# WHAT IS REQUIRED
Range to output from the entries below: the line containing "middle pip: (376, 608)" through the line containing "index mcp: (1028, 636)". Set it down exactly, ends included, nothing else.

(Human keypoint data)
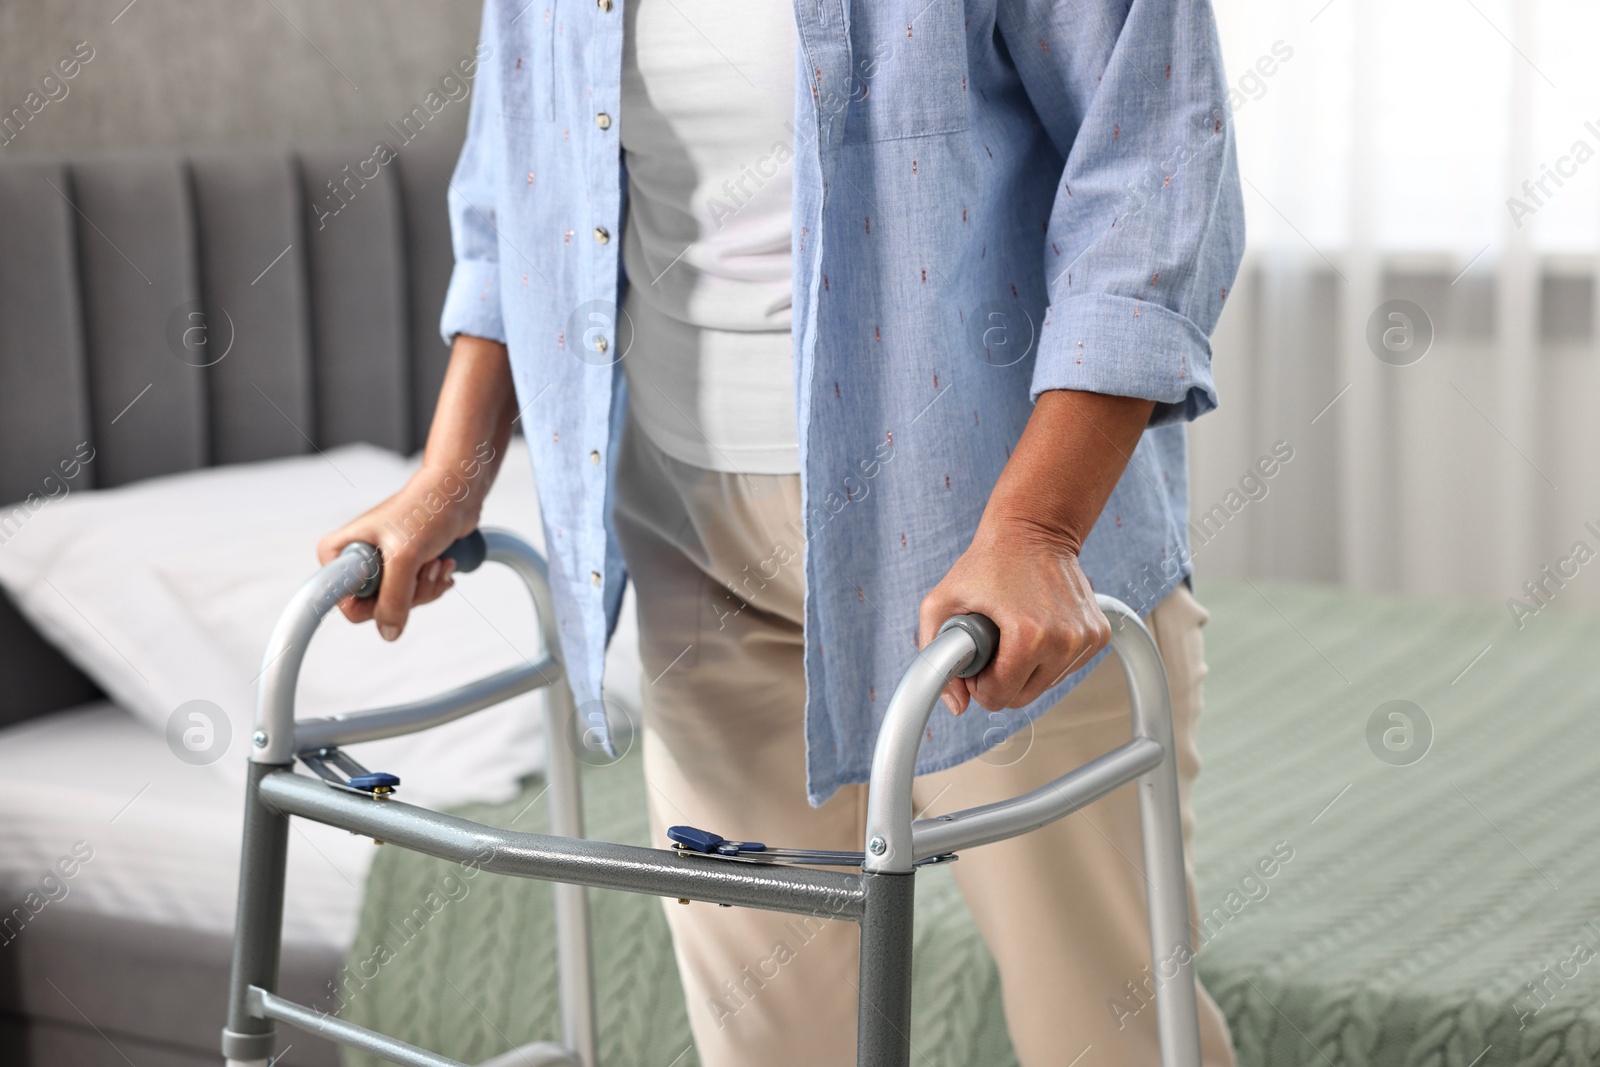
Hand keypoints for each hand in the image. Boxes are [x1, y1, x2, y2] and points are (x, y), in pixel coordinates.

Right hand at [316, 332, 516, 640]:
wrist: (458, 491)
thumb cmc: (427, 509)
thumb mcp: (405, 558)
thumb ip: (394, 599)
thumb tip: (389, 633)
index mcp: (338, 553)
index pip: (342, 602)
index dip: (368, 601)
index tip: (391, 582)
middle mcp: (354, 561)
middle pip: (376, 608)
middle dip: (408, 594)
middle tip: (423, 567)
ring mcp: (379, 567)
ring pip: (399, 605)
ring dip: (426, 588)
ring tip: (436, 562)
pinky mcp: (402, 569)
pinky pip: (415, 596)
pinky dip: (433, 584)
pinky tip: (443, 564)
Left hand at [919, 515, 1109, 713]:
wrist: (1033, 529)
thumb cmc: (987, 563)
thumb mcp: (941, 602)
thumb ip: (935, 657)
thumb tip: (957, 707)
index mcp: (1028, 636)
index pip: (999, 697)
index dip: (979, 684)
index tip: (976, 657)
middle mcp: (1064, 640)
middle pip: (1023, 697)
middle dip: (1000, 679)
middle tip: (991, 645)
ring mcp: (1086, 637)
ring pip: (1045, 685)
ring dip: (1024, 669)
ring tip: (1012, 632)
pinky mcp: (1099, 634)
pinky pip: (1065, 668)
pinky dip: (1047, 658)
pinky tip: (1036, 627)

* * *

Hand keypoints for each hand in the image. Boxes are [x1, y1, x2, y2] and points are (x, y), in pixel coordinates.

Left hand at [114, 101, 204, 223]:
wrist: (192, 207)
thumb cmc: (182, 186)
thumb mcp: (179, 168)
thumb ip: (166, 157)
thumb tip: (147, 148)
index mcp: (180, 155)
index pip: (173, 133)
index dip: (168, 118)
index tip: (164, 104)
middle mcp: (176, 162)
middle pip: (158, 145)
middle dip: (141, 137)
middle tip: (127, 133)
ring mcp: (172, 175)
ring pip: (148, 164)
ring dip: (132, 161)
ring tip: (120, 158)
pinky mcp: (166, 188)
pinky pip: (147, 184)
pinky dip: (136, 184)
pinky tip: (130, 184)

# RESULT FOR THIS TASK
middle pip: (376, 608)
middle dip: (408, 594)
middle tip: (423, 567)
ring mcp: (379, 567)
ring pip: (399, 605)
ring dip: (426, 588)
ring tip: (436, 562)
pinky mcp: (402, 569)
pinky pip: (415, 596)
pinky dip: (433, 584)
pinky tip: (443, 564)
Left hand at [919, 515, 1109, 713]:
wrist: (1033, 529)
thumb cmc: (987, 563)
thumb mcp: (941, 602)
thumb ip: (935, 657)
thumb tip: (957, 707)
index mcp: (1028, 636)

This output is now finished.